Tarea asignada 1 ▸
Indica si cada afirmación concuerda con el texto sobre el romance y responde sí o no, citando textualmente las palabras que lo deciden. (a) Quien escribe está escuchando La vie en rose en la versión de Louis Armstrong. (b) Quien escribe ha formado parte de una relación romántica. (c) Según el texto, los regiomontanos de rancho pueden decir «ocupo» en lugar de «necesito».

### Texto fuente ###

En la actualidad, uno no puede ver una película, escuchar una canción, leer un libro o entrar a alguna red social sin embarrarse la suela del zapato con una buena dosis de romance. Tomando en cuenta que el amor (léase «romance y sexualidad») es, quizá, el mayor motivador para el ser humano, esto no sorprende en lo absoluto. Si esto no es verdad, tal vez el hecho de que justo en este momento estoy escuchando la interpretación de La vie en rose de Louis Armstrong haya corrompido mi objetividad.

La ubicuidad del romance, ya sea como el sujeto u objeto del contenido que consumimos, tiene un efecto que rara vez reconocemos sobre la forma en la que entendemos la vida. Al menos en mi caso, me ha llevado a creer que el romance es un componente intrínseco de la experiencia humana. En mi modelo mental de la vida humana, la carencia del romance es posible, pero atípica.

Me encuentro, entonces, en una posición un tanto complicada. Me veo forzado a reconocer la disonancia entre mi práctica de la vida humana y la teoría que le corresponde. Afortunadamente, cómo amante de la ciencia, la disonancia entre la práctica y la teoría no me causa sorpresa ni conflicto.

Preguntarás, querido lector, «¿Dónde yace la disonancia?». La respuesta: mi vida, extendida a lo largo de dos y un tercio décadas, carece totalmente de un componente romántico. Nunca he estado enamorado, mucho menos he formado parte de una relación romántica.

Ya escucho a mis amigos exclamar: «¡Patrañas, el mismísmo Technical Boy me aseguró que estaba enamorado de Perenganita en nuestra niñez/adolescencia!». No es que les falle la memoria, sino que a mi me falló la razón.

Aquí es donde la cosa se pone técnica.

Amor en contexto

En un mundo en el que cada vez nos esforzamos menos para comunicarnos con precisión, es natural que se utilicen palabras o conceptos con definiciones partículares para expresar ideas más generales o lo suficientemente similares. Esto es posible gracias a la capacidad del ser humano para reconocer el contexto de la expresión y adaptar su comprensión y conceptualzación del lenguaje. De este modo, el amor no siempre es amor, el azul no siempre es azul y los regiomontanos de rancho podemos decir «ocupo» en lugar de «necesito».

Cuando alguien dice: «Amo mis zapatos nuevos», no entendemos por ello que tengan el deseo y la intención de iniciar una relación romántica, casarse o procrear con un par de tennis Fila Disruptor II horrorosos como los que hoy estan de moda. Entendemos por ello que tienen pésimo gusto en calzado. Dejando de lado las susticiones léxicas imprecisas más obvias, me gustaría explorar aquellas que se suelen confundir con mayor frecuencia y facilidad.

Amor, infatuación y obsesión

La mayor parte de mi vida creí, en varias ocasiones, haber experimentado el enamoramiento. Escuché tantas veces que «sabrás que estás enamorado cuando lo sientas» que, al sentir cualquier cosa que superase la mera atracción física, supuse que era amor. En retrospectiva, ese «amor» que viví, sufrí, y declaré públicamente, me provoca vergüenza. No se donde lo leí, pero alguien alguna vez dijo algo cómo: «El día que no pienses que el tú de ayer fue un idiota, has dejado de crecer.» Por el momento, estoy feliz de seguir creciendo. El caso es que aquello que he experimentado hasta el momento no fue amor.

### Datos del ejercicio ###

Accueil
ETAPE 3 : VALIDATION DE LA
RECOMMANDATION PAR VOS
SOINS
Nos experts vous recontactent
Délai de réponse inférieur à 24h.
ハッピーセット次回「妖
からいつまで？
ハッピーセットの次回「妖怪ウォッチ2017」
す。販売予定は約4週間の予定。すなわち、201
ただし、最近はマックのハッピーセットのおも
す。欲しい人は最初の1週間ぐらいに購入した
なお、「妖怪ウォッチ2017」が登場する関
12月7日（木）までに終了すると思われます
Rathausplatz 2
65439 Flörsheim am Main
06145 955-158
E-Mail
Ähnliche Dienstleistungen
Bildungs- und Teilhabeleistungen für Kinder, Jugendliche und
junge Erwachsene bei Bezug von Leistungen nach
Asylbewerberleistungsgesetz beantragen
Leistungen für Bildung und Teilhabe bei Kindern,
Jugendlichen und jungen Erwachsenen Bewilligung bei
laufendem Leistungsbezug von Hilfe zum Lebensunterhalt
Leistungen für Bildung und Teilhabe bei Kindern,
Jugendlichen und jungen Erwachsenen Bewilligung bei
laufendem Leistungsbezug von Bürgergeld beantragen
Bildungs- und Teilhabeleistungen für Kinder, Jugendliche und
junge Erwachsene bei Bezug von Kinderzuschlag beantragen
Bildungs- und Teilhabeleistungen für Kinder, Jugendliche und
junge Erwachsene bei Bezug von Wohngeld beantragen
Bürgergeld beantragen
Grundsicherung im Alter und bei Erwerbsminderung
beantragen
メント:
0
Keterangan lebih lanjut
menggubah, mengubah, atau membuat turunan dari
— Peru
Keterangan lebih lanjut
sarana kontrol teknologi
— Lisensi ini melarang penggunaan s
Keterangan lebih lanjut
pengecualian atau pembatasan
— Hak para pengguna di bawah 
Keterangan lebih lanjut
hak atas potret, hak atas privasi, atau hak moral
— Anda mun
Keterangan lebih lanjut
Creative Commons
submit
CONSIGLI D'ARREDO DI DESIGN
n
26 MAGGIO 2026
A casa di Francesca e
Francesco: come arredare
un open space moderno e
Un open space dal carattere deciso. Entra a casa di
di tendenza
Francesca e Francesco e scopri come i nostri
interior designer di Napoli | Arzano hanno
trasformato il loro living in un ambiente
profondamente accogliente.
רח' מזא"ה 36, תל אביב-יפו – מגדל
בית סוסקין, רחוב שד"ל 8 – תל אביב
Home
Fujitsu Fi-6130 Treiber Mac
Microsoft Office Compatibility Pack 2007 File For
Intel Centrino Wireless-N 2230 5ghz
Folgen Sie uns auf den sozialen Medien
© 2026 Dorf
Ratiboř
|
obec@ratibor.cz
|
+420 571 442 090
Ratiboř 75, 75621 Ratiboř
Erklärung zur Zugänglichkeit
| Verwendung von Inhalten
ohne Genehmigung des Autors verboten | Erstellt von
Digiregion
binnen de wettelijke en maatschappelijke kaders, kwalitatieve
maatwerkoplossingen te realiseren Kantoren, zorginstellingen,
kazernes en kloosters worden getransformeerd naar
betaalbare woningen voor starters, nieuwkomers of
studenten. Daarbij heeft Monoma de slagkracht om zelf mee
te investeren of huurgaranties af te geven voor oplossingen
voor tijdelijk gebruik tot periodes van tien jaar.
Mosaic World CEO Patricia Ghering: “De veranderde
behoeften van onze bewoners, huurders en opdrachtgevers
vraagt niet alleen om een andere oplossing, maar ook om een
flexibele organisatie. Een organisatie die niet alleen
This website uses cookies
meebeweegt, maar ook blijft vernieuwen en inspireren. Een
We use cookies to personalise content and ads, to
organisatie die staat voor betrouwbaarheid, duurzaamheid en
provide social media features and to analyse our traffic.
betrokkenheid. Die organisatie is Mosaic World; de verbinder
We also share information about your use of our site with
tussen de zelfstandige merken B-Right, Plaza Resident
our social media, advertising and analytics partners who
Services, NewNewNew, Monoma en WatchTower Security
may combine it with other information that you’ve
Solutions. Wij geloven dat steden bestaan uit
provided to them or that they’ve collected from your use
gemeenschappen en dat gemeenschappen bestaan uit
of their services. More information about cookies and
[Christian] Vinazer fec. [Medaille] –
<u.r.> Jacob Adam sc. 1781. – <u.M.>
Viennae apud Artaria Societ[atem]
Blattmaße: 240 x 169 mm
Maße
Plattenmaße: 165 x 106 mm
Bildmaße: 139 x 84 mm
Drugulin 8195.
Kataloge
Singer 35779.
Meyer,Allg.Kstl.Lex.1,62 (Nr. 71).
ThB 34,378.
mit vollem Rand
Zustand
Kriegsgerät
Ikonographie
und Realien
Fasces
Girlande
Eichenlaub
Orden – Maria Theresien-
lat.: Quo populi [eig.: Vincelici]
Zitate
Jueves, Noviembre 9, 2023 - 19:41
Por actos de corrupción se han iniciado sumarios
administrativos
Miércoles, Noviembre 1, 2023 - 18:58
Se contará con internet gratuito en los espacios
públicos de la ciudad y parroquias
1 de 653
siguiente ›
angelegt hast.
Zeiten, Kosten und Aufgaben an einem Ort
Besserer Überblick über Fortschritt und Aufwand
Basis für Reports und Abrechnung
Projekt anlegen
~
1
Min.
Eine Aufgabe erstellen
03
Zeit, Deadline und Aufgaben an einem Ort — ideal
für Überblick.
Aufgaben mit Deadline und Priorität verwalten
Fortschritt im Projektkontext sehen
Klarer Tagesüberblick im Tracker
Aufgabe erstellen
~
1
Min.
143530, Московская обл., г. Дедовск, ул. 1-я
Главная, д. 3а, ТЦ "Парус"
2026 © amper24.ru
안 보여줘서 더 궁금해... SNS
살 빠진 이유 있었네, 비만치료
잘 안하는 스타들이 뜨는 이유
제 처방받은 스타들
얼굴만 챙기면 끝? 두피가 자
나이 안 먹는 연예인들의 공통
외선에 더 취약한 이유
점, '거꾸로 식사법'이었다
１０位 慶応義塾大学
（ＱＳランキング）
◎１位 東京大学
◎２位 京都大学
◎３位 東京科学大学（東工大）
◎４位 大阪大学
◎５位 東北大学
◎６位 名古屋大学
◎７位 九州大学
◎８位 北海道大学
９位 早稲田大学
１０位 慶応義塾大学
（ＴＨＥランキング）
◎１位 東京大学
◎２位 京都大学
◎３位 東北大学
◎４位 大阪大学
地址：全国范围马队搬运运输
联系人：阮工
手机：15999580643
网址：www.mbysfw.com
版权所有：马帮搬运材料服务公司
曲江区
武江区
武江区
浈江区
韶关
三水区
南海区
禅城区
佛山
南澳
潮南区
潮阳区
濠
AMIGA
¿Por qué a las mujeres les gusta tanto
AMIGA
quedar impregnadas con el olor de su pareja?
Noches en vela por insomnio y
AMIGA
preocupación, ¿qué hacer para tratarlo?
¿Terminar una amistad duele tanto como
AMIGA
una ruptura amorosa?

###

Tarea asignada 2 ▸
Imprime sin cambios las líneas de las entradas desde el comienzo de estas hasta la línea que contiene "Ähnliche Dienstleistungen", ambas incluidas.

Respuesta escrita 1 ▸
(a) Sí: «justo en este momento estoy escuchando la interpretación de La vie en rose de Louis Armstrong».
(b) No: «Nunca he estado enamorado, mucho menos he formado parte de una relación romántica.»
(c) Sí: «los regiomontanos de rancho podemos decir «ocupo» en lugar de «necesito»».

Respuesta escrita 2 ▸
Accueil
ETAPE 3 : VALIDATION DE LA
RECOMMANDATION PAR VOS
SOINS
Nos experts vous recontactent
Délai de réponse inférieur à 24h.
ハッピーセット次回「妖
からいつまで？
ハッピーセットの次回「妖怪ウォッチ2017」
す。販売予定は約4週間の予定。すなわち、201
ただし、最近はマックのハッピーセットのおも
す。欲しい人は最初の1週間ぐらいに購入した
なお、「妖怪ウォッチ2017」が登場する関
12月7日（木）までに終了すると思われます
Rathausplatz 2
65439 Flörsheim am Main
06145 955-158
E-Mail
Ähnliche Dienstleistungen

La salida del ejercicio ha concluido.